Recomendaria esse livro? Depende muito. A leitura de clássicos, na maioria das vezes, exige atenção e repertório por parte de quem está lendo — e este livro é um exemplo vívido dessa condição inexorável de grande parte dos clássicos da literatura. Sobretudo, quando se carece de referências, "Diário do Subsolo" pode facilmente tornar-se uma leitura desagradável se o leitor não conhecer o contexto em que a obra foi produzida. Confesso que logo que comecei a ler quis desistir devido ao meu parco conhecimento do propósito do autor com a obra.

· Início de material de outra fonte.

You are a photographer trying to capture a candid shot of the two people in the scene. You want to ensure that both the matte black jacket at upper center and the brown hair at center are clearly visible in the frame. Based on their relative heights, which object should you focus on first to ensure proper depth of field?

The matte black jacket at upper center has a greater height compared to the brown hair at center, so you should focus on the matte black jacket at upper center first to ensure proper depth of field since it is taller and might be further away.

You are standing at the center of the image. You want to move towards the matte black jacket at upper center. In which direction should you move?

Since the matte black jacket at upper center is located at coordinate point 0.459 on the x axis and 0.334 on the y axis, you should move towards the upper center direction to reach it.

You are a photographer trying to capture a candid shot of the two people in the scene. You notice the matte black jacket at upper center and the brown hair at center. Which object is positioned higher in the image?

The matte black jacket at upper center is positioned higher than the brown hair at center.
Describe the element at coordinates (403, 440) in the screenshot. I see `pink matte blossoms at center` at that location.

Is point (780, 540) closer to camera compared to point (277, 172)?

A primeira parte das duas que compõem o livro consiste em um ensaio filosófico chamado "O Subsolo" redigido pelo narrador popularmente conhecido como "Homem do Subsolo". Ele se apresenta como um rapaz desagradável logo
no primeiro parágrafo e ao longo da primeira
parte ele nos conta alguns dos seus aforismos
doentios e repletos de antíteses e contradições internas, evidenciando um dos seus traços mais marcantes, o de ser um narrador mentiroso.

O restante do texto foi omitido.